Petitions of the week
This week we highlight petitions pending before the Supreme Court that address, among other things, the constitutionality of requiring an ultrasound as part of informed consent before an abortion, the standard for establishing that a statement is a true threat unprotected by the First Amendment, and whether Congress can abrogate a statutory promise to pay by limiting the availability of appropriations.
The petitions of the week are:
Issue: Whether, to establish that a statement is a true threat unprotected by the First Amendment, the government must show that a “reasonable person” would regard the statement as a sincere threat of violence, or whether it is enough to show only the speaker‘s subjective intent to threaten.
Issue: Whether a state, consistent with the 14th Amendment, may require an ultrasound as part of informed consent at least eighteen hours before an abortion.

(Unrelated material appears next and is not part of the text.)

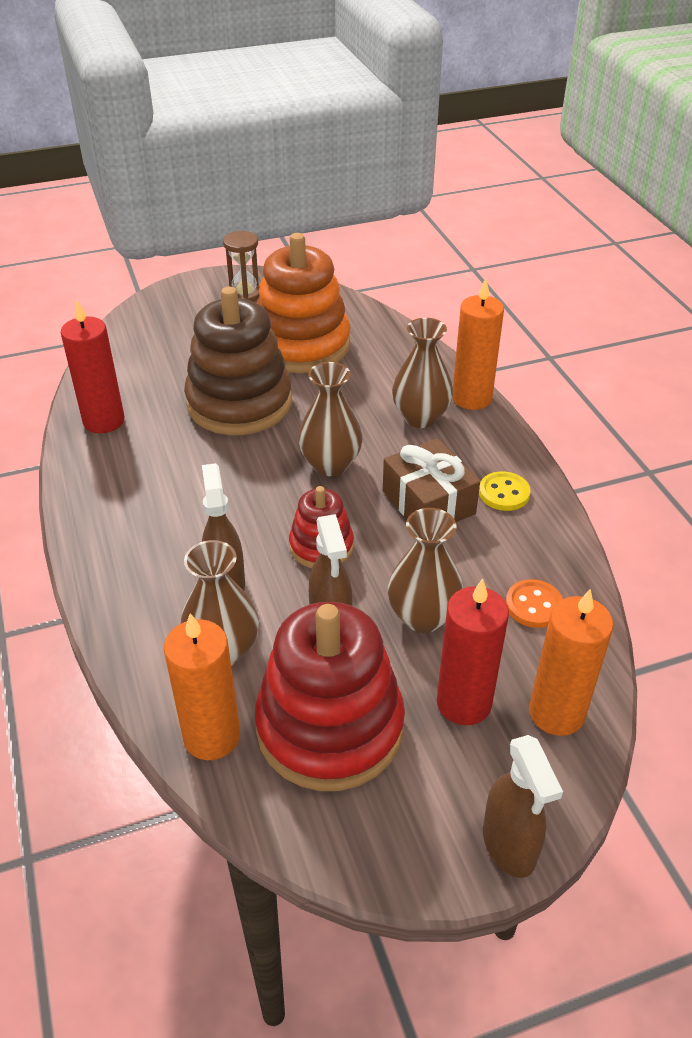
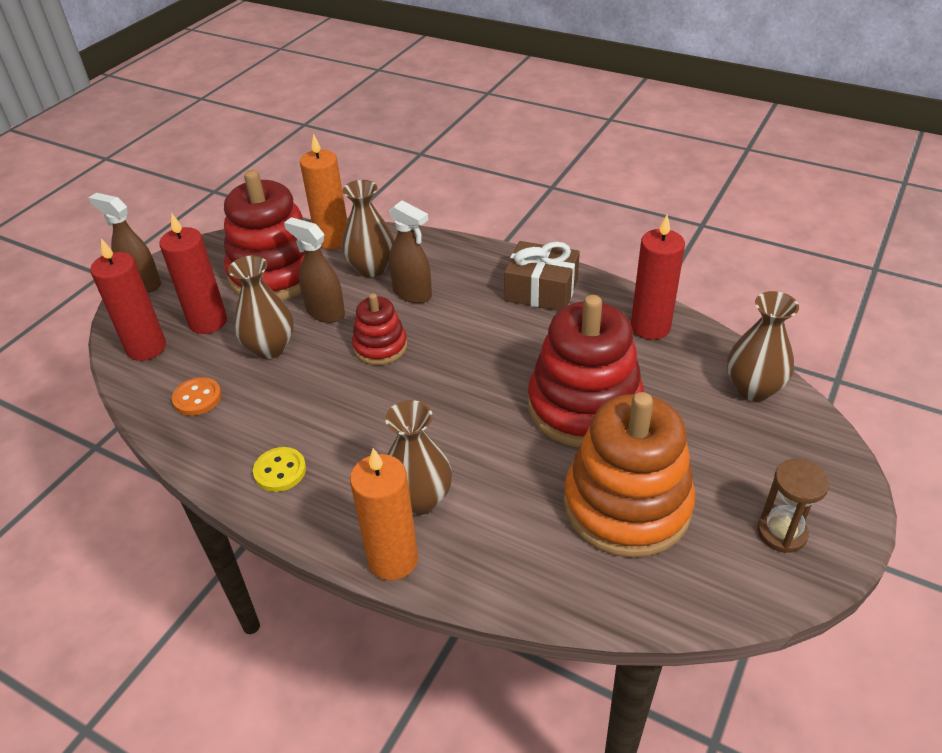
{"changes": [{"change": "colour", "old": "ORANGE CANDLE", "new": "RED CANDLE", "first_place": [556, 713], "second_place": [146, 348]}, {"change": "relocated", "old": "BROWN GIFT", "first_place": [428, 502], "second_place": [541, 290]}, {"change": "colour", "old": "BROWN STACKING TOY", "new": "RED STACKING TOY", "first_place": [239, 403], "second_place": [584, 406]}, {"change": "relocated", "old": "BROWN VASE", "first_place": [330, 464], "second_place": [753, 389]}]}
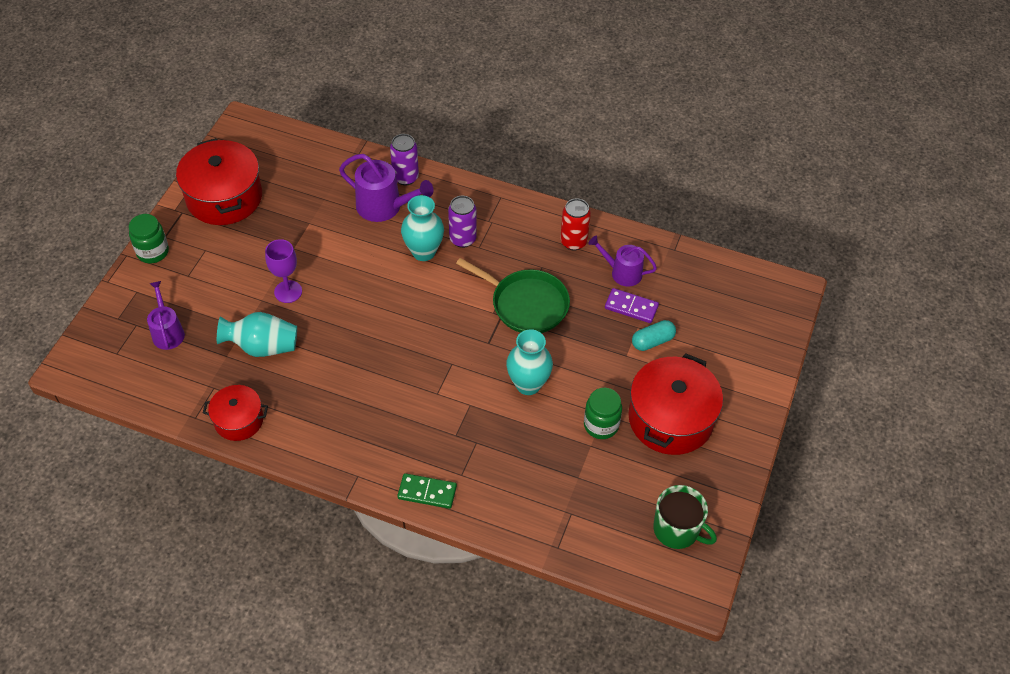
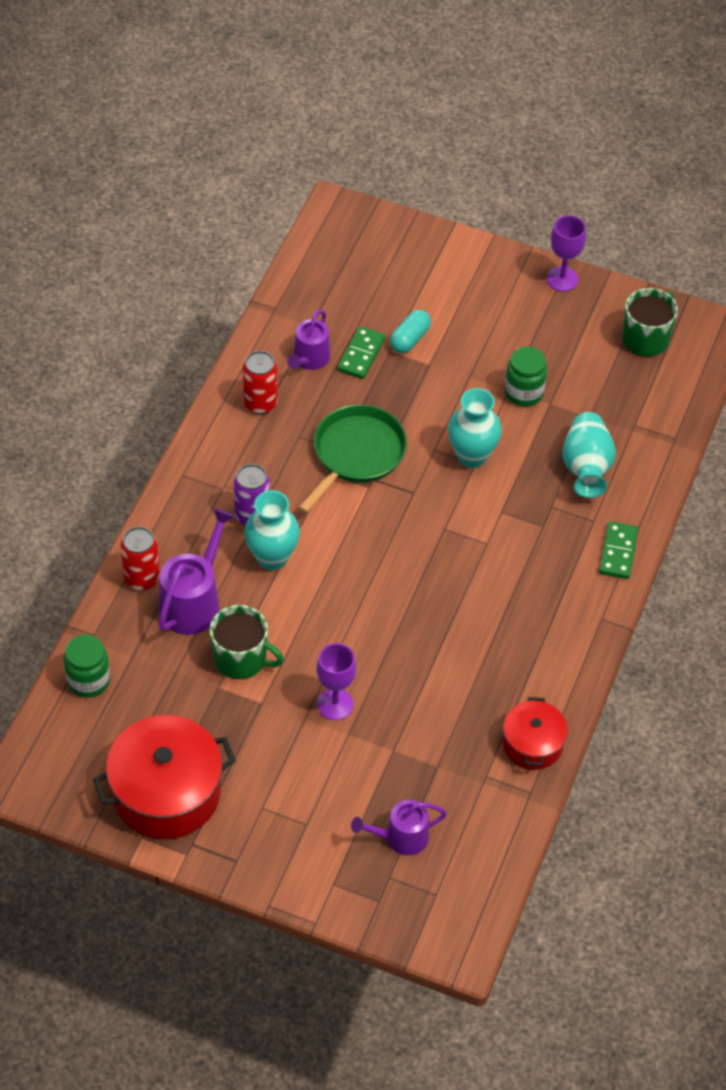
{"changes": [{"change": "relocated", "old": "GREEN JAR", "first_place": [153, 252], "second_place": [88, 680]}, {"change": "colour", "old": "PURPLE CAN", "new": "RED CAN", "first_place": [405, 177], "second_place": [142, 578]}, {"change": "appeared", "new": "GREEN MUG", "second_place": [241, 658]}, {"change": "colour", "old": "PURPLE DOMINO", "new": "GREEN DOMINO", "first_place": [631, 307], "second_place": [361, 354]}, {"change": "spun", "old": "TURQUOISE CAPSULE", "first_place": [652, 341], "second_place": [409, 339], "degrees": 60}, {"change": "appeared", "new": "PURPLE GOBLET", "second_place": [562, 279]}, {"change": "relocated", "old": "TURQUOISE VASE", "first_place": [262, 346], "second_place": [586, 467]}, {"change": "missing", "old": "RED POT", "first_place": [671, 419]}]}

Issues: (1) Whether—given the “cardinal rule” disfavoring implied repeals, which applies with “especial force” to appropriations acts and requires that repeal not to be found unless the later enactment is “irreconcilable” with the former—an appropriations rider whose text bars the agency’s use of certain funds to pay a statutory obligation, but does not repeal or amend the statutory obligation, and is thus not inconsistent with it, can nonetheless be held to impliedly repeal the obligation by elevating the perceived “intent” of the rider (drawn from unilluminating legislative history) above its text, and the text of the underlying statute; and (2) whether—when the federal government has an unambiguous statutory payment obligation, under a program involving reciprocal commitments by the government and a private company participating in the program—the presumption against retroactivity applies to the interpretation of an appropriations rider that is claimed to have impliedly repealed the government’s obligation.

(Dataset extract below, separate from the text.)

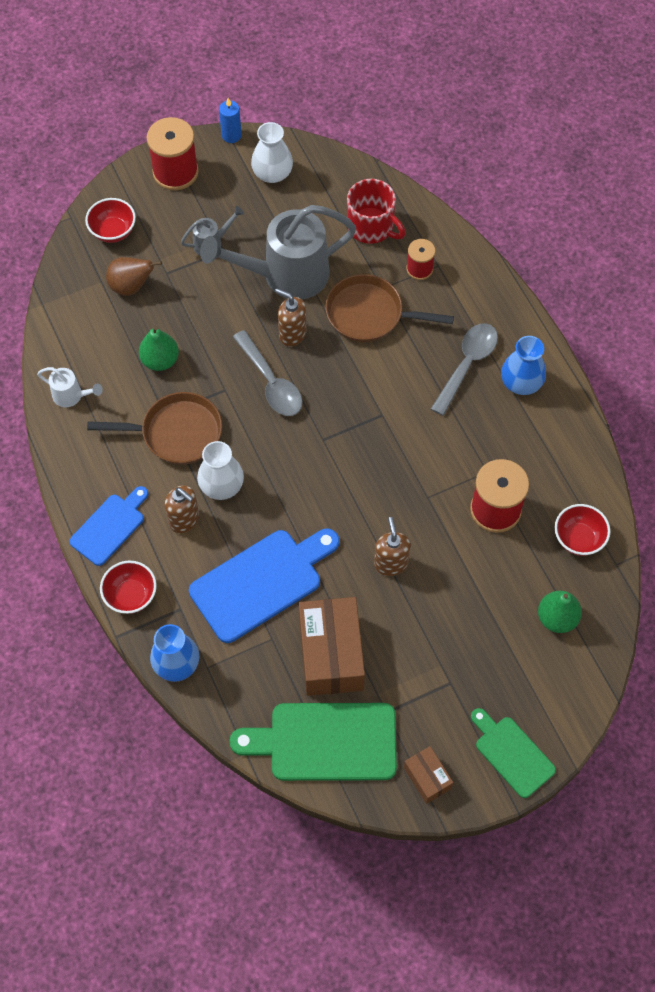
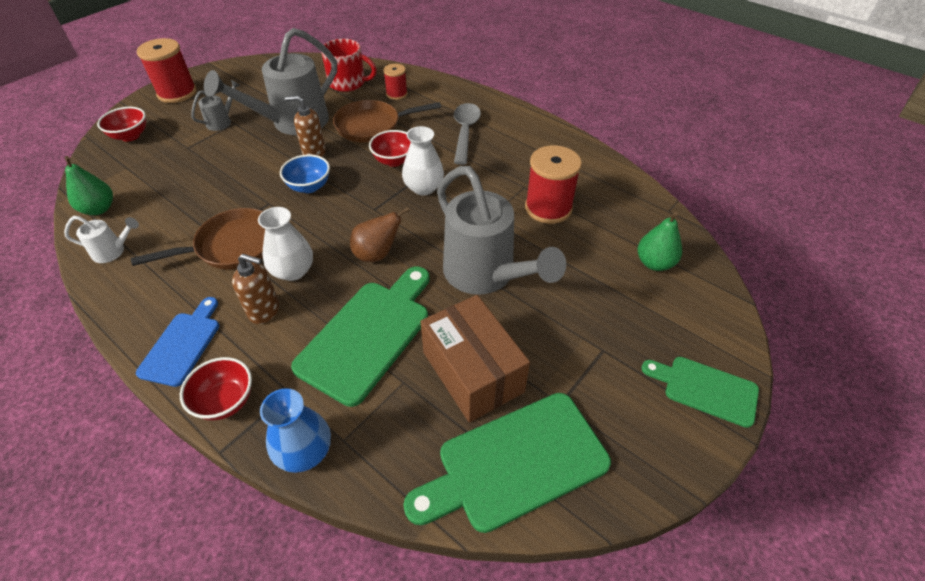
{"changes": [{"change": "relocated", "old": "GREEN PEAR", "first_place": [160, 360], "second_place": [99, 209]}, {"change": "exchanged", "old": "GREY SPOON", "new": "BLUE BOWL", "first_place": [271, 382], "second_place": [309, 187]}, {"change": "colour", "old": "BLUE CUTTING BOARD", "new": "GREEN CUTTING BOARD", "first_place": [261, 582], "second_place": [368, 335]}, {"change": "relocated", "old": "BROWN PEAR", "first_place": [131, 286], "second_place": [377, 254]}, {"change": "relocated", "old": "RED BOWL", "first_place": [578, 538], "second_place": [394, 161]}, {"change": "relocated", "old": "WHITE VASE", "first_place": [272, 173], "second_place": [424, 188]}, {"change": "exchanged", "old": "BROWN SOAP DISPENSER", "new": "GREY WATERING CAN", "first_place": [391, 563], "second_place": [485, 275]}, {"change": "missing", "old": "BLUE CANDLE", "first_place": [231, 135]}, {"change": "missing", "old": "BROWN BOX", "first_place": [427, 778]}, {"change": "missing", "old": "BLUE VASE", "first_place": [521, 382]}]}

Issue: Whether Congress can evade its unambiguous statutory promise to pay health insurers for losses already incurred simply by enacting appropriations riders restricting the sources of funds available to satisfy the government’s obligation.
Issue: Whether a temporary cap on appropriations availability from certain specified funding sources may be construed, based on its legislative history, to abrogate retroactively the government’s payment obligations under a money-mandating statute, for parties that have already performed their part of the bargain under the statute.